To be honest, my C++ knowledge becomes wobbly here. I don't think the hooks can access Fuzzer (and its RunningCB).

you will need to add one accessor method, just like in your current variant:

bool isRunningCB() const { return RunningCB; }
pdknsk added a comment.Jul 8 2018, 2:25 PM
In D48800#1154720, @kcc wrote:

you will need to add one accessor method, just like in your current variant:

bool isRunningCB() const { return RunningCB; }

That I know. I meant accessing Fuzzer (F). I have a construct that stores *F on TracePC (TPC), but I'm not sure that's good.

yea, you are right, you can't directly use F->RunningCB if you don't have F visible.
But I don't want to have two copies of this flag, one in Fuzzer and one in TracePC.

I would rather just have this flag as a global -- just rename the already existing ScopedDoingMyOwnMemOrStr
into something more suitable (ScopedRunningUserCallback) and get rid of RunningCB.

pdknsk edited the summary of this revision. (Show Details)Jul 14 2018, 8:13 PM

I've removed the performance claim from the summary, because it's not so easy to prove. The problem is that runs even with the same seed are not comparable before and after. I've run the same target using the same 5 seeds for 60 seconds, with the following results.

(before)

1: #455495 DONE cov: 514 ft: 1838 corp: 408/7693b lim: 53 exec/s: 7467 rss: 297Mb
2: #600688 DONE cov: 559 ft: 2052 corp: 479/9439b lim: 48 exec/s: 9847 rss: 197Mb
3: #695888 DONE cov: 630 ft: 2913 corp: 793/11841b lim: 38 exec/s: 11408 rss: 213Mb
4: #273007 DONE cov: 455 ft: 1530 corp: 349/5243b lim: 25 exec/s: 4475 rss: 193Mb
5: #729988 DONE cov: 1198 ft: 4092 corp: 897/16Kb lim: 29 exec/s: 11967 rss: 278Mb

(after)

1: #236342 DONE cov: 432 ft: 1451 corp: 320/4767b lim: 29 exec/s: 3874 rss: 246Mb
2: #695694 DONE cov: 636 ft: 2616 corp: 724/12693b lim: 48 exec/s: 11404 rss: 248Mb
3: #933497 DONE cov: 629 ft: 2719 corp: 744/14398b lim: 53 exec/s: 15303 rss: 269Mb
4: #865391 DONE cov: 1211 ft: 4827 corp: 1102/26Kb lim: 48 exec/s: 14186 rss: 242Mb
5: #694553 DONE cov: 579 ft: 2181 corp: 492/11882b lim: 68 exec/s: 11386 rss: 205Mb

pdknsk updated this revision to Diff 155579.Jul 14 2018, 8:35 PM

Even simpler now than it was.

This revision is now accepted and ready to land.Jul 16 2018, 9:27 AM
kcc accepted this revision.Jul 16 2018, 12:27 PM

LGTM

Matt, please test locally and land.

This revision was automatically updated to reflect the committed changes.

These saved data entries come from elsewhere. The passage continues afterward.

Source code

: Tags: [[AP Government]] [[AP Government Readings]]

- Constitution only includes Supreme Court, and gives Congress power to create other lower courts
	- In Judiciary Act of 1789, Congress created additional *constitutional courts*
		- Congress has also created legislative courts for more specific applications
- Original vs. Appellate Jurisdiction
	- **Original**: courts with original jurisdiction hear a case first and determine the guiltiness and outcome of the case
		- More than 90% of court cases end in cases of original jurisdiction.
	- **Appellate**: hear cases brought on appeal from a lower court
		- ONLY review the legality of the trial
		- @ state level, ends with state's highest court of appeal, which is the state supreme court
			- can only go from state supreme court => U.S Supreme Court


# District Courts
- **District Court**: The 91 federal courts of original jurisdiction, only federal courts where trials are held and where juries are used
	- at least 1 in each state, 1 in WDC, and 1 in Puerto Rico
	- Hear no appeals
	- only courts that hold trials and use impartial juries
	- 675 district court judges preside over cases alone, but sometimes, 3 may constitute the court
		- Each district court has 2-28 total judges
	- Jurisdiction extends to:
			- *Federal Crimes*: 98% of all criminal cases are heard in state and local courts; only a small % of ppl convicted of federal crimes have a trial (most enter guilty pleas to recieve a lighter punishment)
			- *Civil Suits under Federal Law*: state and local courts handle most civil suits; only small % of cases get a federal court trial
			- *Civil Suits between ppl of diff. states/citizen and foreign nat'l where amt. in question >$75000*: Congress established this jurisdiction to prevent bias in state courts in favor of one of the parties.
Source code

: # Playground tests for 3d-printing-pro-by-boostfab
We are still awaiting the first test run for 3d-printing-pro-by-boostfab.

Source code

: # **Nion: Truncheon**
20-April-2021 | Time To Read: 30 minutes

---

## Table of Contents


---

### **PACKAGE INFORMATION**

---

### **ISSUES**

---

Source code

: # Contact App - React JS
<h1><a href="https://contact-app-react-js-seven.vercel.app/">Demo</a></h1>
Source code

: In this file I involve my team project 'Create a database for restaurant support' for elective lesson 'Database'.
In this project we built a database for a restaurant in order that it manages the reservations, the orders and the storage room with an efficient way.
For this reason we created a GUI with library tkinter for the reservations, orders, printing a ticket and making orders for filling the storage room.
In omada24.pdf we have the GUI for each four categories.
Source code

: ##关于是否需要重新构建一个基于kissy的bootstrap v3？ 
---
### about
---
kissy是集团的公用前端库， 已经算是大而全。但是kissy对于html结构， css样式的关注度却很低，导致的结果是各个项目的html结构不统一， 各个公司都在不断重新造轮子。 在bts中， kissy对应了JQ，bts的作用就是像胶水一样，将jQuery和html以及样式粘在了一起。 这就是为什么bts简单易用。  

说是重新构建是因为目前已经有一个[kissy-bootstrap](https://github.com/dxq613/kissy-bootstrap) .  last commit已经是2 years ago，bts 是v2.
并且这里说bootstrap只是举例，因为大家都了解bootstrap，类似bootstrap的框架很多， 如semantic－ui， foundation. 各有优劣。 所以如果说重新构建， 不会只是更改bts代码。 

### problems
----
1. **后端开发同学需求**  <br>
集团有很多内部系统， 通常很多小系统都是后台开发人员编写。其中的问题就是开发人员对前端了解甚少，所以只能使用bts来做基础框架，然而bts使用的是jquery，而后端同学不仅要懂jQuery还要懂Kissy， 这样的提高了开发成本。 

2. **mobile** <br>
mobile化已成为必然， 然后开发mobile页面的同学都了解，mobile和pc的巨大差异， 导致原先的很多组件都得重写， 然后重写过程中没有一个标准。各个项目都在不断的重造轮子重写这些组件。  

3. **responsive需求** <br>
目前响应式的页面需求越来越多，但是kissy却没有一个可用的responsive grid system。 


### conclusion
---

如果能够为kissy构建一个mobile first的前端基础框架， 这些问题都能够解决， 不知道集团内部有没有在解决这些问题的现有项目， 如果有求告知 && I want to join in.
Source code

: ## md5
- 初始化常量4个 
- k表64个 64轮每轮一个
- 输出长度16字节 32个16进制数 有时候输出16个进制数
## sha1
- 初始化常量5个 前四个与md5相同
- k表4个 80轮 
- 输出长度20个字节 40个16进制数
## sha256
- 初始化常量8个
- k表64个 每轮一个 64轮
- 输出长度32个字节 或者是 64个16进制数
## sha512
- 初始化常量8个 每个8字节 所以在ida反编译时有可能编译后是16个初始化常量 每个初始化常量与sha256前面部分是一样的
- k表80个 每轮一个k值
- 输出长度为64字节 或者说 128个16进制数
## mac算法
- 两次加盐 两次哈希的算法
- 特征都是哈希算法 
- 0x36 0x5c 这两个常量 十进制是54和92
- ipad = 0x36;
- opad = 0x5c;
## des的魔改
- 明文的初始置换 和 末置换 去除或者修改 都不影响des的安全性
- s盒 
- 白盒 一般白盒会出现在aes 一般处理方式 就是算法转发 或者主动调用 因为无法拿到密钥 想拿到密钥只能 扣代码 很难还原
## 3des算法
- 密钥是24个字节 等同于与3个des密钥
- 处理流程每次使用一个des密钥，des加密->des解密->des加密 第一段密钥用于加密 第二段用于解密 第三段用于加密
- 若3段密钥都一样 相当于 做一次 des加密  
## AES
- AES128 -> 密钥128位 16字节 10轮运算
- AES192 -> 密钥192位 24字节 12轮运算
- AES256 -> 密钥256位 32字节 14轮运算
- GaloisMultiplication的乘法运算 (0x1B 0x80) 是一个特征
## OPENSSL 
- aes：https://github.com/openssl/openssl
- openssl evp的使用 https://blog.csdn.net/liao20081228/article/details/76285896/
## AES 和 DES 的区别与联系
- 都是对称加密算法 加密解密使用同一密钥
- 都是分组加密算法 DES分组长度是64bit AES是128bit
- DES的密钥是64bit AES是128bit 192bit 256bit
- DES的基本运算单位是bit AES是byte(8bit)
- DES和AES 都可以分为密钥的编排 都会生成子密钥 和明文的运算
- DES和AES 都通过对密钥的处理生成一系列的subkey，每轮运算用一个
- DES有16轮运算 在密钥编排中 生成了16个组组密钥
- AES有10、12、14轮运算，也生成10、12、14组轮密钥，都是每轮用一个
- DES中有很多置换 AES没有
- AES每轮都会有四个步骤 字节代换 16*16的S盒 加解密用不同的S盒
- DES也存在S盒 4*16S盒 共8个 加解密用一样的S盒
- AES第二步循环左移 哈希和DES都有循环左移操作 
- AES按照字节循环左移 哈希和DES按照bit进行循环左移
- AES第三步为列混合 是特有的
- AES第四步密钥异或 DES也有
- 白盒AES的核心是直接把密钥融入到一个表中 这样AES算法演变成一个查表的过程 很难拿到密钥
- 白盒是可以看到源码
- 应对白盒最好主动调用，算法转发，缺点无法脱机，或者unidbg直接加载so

@morehouse @vitalybuka @kcc this breaks shrink.test, namely, the run line:

/Volumes/Transcend/code/llvm/relbuild-with-asserts/projects/compiler-rt/test/fuzzer/Output/shrink.test.tmp-ShrinkControlFlowTest -seed=1 -exit_on_item=0eb8e4ed029b774d80f2b66408203801cb982a60 -runs=1000000 -shrink=1 -reduce_inputs=0

Any ideas on what went wrong here?

@kcc I can fix the test by doubling the limit given to -runs, not sure whether it's a correct course of actions.

Moreover, the test passes on x86_64, but fails on x86_64h.

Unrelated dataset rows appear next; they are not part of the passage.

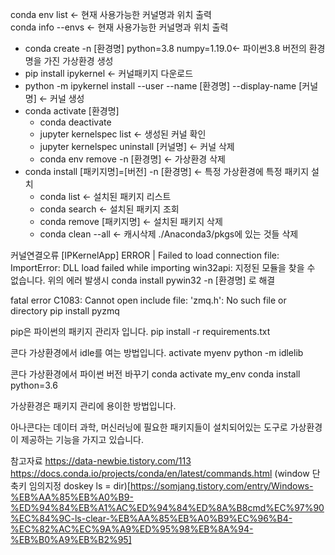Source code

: conda env list <- 현재 사용가능한 커널명과 위치 출력  
conda info --envs <- 현재 사용가능한 커널명과 위치 출력  
- conda create -n [환경명] python=3.8 numpy=1.19.0<- 파이썬3.8 버전의 환경명을 가진 가상환경 생성  
- pip install ipykernel <- 커널패키지 다운로드  
- python -m ipykernel install --user --name [환경명] --display-name [커널명] <- 커널 생성  
- conda activate [환경명]  
    - conda deactivate 
    - jupyter kernelspec list <- 생성된 커널 확인
    - jupyter kernelspec uninstall [커널명] <- 커널 삭제
    - conda env remove -n [환경명] <- 가상환경 삭제
- conda install [패키지명]=[버전] -n [환경명] <- 특정 가상환경에 특정 패키지 설치
    - conda list <- 설치된 패키지 리스트
    - conda search <- 설치된 패키지 조회
    - conda remove [패키지명] <- 설치된 패키지 삭제
    - conda clean --all <- 캐시삭제 ./Anaconda3/pkgs에 있는 것들 삭제

커널연결오류
[IPKernelApp] ERROR | Failed to load connection file:
ImportError: DLL load failed while importing win32api: 지정된 모듈을 찾을 수 없습니다.
위의 에러 발생시 conda install pywin32 -n [환경명] 로 해결

fatal error C1083: Cannot open include file: 'zmq.h': No such file or directory
pip install pyzmq


pip은 파이썬의 패키지 관리자 입니다.
pip install -r requirements.txt

콘다 가상환경에서 idle를 여는 방법입니다.
activate myenv
python -m idlelib

콘다 가상환경에서 파이썬 버전 바꾸기
conda activate my_env
conda install python=3.6

가상환경은 패키지 관리에 용이한 방법입니다.

아나콘다는 데이터 과학, 머신러닝에 필요한 패키지들이 설치되어있는 도구로 
가상환경이 제공하는 기능을 가지고 있습니다.


참고자료
https://data-newbie.tistory.com/113
https://docs.conda.io/projects/conda/en/latest/commands.html
(window 단축키 임의지정 doskey ls = dir)[https://somjang.tistory.com/entry/Windows-%EB%AA%85%EB%A0%B9-%ED%94%84%EB%A1%AC%ED%94%84%ED%8A%B8cmd%EC%97%90%EC%84%9C-ls-clear-%EB%AA%85%EB%A0%B9%EC%96%B4-%EC%82%AC%EC%9A%A9%ED%95%98%EB%8A%94-%EB%B0%A9%EB%B2%95]
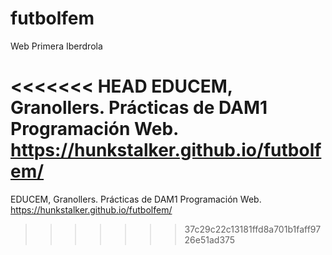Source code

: # futbolfem
Web Primera Iberdrola

<<<<<<< HEAD
EDUCEM, Granollers. Prácticas de DAM1 Programación Web. https://hunkstalker.github.io/futbolfem/
=======
EDUCEM, Granollers. Prácticas de DAM1 Programación Web. https://hunkstalker.github.io/futbolfem/
>>>>>>> 37c29c22c13181ffd8a701b1faff9726e51ad375
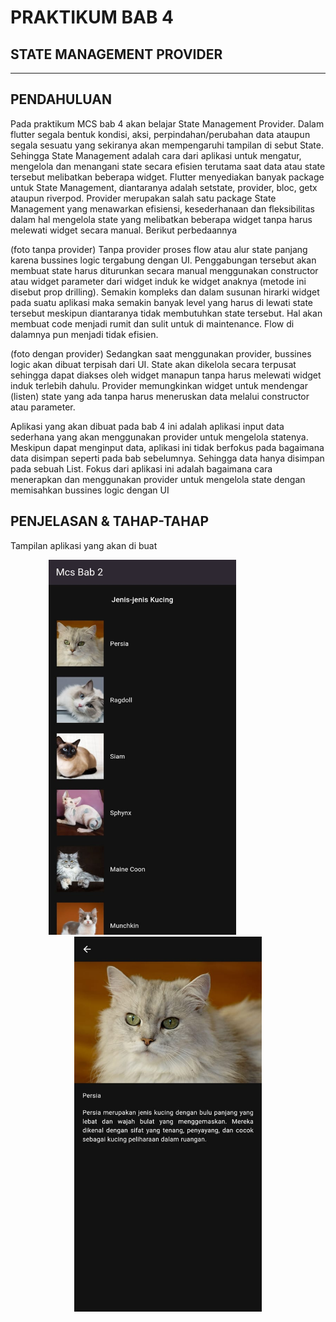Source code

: # **PRAKTIKUM BAB 4**
## STATE MANAGEMENT PROVIDER 
***

## PENDAHULUAN

Pada praktikum MCS bab 4 akan belajar State Management Provider. Dalam flutter segala bentuk kondisi, aksi, perpindahan/perubahan data ataupun segala sesuatu yang sekiranya akan mempengaruhi tampilan di sebut State. Sehingga State Management adalah cara dari aplikasi untuk mengatur, mengelola dan menangani state secara efisien terutama saat data atau state tersebut melibatkan beberapa widget. 
Flutter menyediakan banyak package untuk State Management, diantaranya adalah setstate, provider, bloc, getx ataupun riverpod. Provider merupakan salah satu package State Management yang menawarkan efisiensi, kesederhanaan dan fleksibilitas dalam hal mengelola state yang melibatkan beberapa widget tanpa harus melewati widget secara manual. Berikut perbedaannya

(foto tanpa provider)
Tanpa provider proses flow atau alur state panjang karena bussines logic tergabung dengan UI. Penggabungan tersebut akan membuat state harus diturunkan secara manual menggunakan constructor atau widget parameter dari widget induk ke widget anaknya (metode ini disebut prop drilling). Semakin kompleks dan dalam susunan hirarki widget pada suatu aplikasi maka semakin banyak level yang harus di lewati state tersebut meskipun diantaranya tidak membutuhkan state tersebut. Hal akan membuat code menjadi rumit dan sulit untuk di maintenance. Flow di dalamnya pun menjadi tidak efisien.

(foto dengan provider)
Sedangkan saat menggunakan provider, bussines logic akan dibuat terpisah dari UI. State akan dikelola secara terpusat sehingga dapat diakses oleh widget manapun tanpa harus melewati widget induk terlebih dahulu. Provider memungkinkan widget untuk mendengar (listen) state yang ada tanpa harus meneruskan data melalui constructor atau parameter.

Aplikasi yang akan dibuat pada bab 4 ini adalah aplikasi input data sederhana yang akan menggunakan provider untuk mengelola statenya. Meskipun dapat menginput data, aplikasi ini tidak berfokus pada bagaimana data disimpan seperti pada bab sebelumnya. Sehingga data hanya disimpan pada sebuah List. Fokus dari aplikasi ini adalah bagaimana cara menerapkan dan menggunakan provider untuk mengelola state dengan memisahkan bussines logic dengan UI




## PENJELASAN & TAHAP-TAHAP
Tampilan aplikasi yang akan di buat
<div align="center">
  <img src="https://github.com/Rokel15/GUNADARMA-ASCL-MCS/blob/angel-dev/images/gambar-gambar%20bab%202/halaman%20awal%20aplikasi%20bab%202.jpeg" width="300" height="600"/> 
  &nbsp;&nbsp;&nbsp;&nbsp;&nbsp;&nbsp;&nbsp;&nbsp;&nbsp;&nbsp;&nbsp;&nbsp;&nbsp;&nbsp;&nbsp;&nbsp;&nbsp;&nbsp;&nbsp;&nbsp;
  <img src="https://github.com/Rokel15/GUNADARMA-ASCL-MCS/blob/angel-dev/images/gambar-gambar%20bab%202/halaman%20detail%20aplikasi%20bab%202.jpeg"
width="300" height="600" />
</div>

We should probably just increase the runs for shrink.test. This patch changes how items are added to libFuzzer's dictionary, which will change the exact sequence of inputs libFuzzer tries for a given seed.

When I landed this I had to modify three-bytes.test as well because this patch made libFuzzer hit a line sooner than we expected in that test.